### Extrait
—————
Gellhorn va passer huit mois en Caroline du Nord et du Sud, dans le New Jersey et la Nouvelle Angleterre, à interviewer les victimes de la Grande Dépression, à essayer de comprendre comment ils survivent, à décrire ce qu’elle voit. C’est un peu plus tard que Walker Evans s’est installé chez les fermiers de l’Alabama, pour un travail resté fameux, et Dorothea Lange est partie plus à l’ouest, notamment en Californie, sur les traces des migrants, pour des images passées également à la postérité. Les photographes étaient missionnés par une autre agence que celle qui envoya Gellhorn et quinze autres enquêteurs sur le terrain : la FSA (Farm Security Administration).
—————
### Données
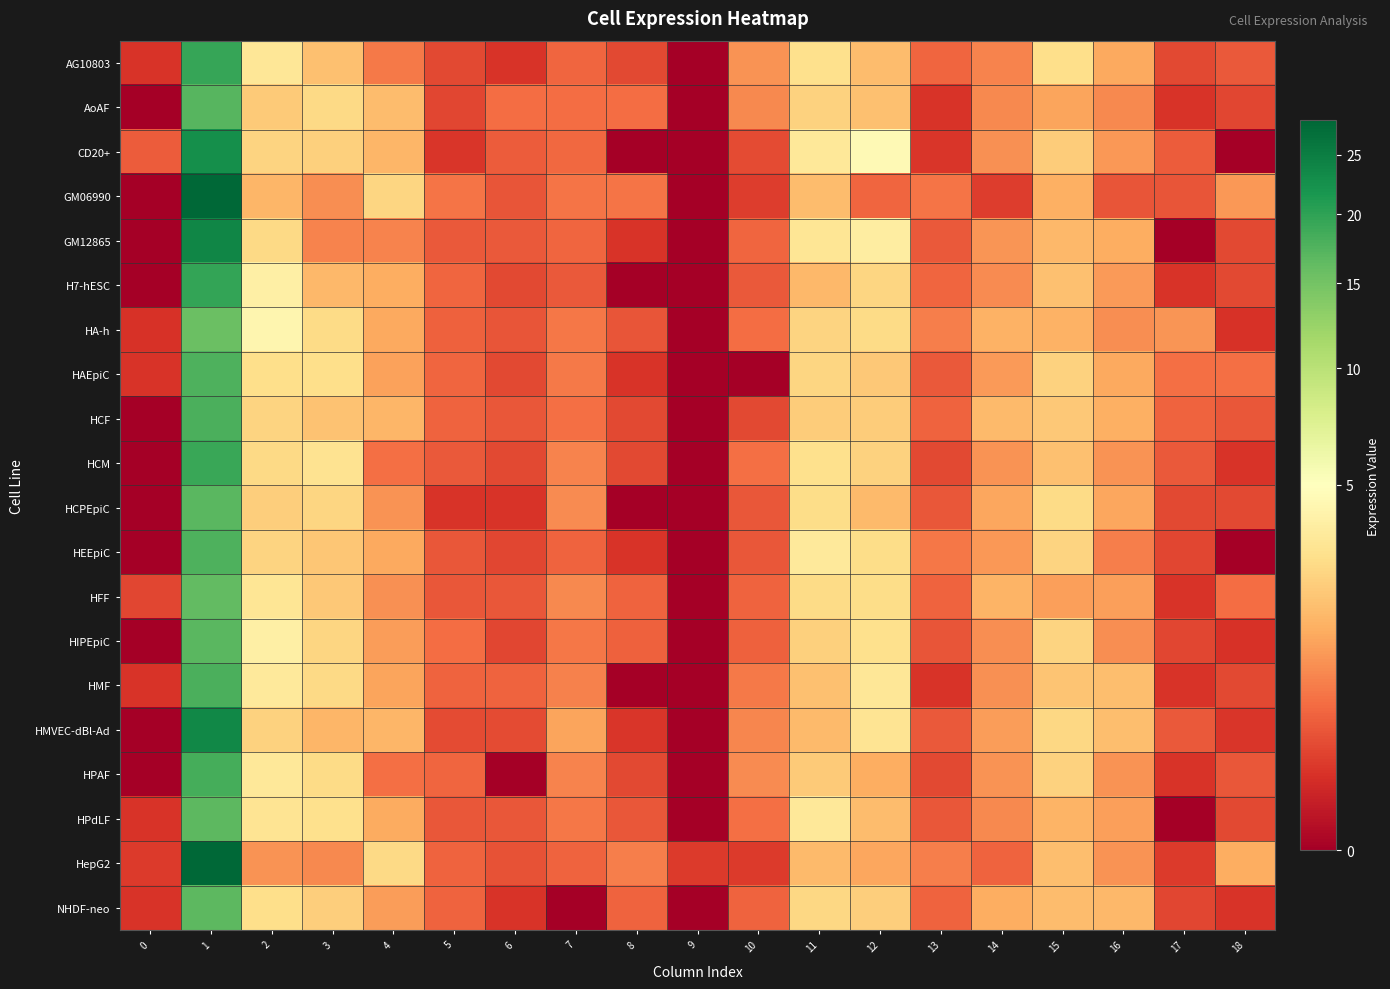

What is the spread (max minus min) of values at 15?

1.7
—————
### Travail demandé
Dans l'extrait sur la Grande Dépression, relevez s'il vous plaît tous les lieux où Gellhorn passe huit mois. Les données ne sont pas utiles ici.

### Réponse
Caroline du Nord, Caroline du Sud, New Jersey, Nouvelle Angleterre.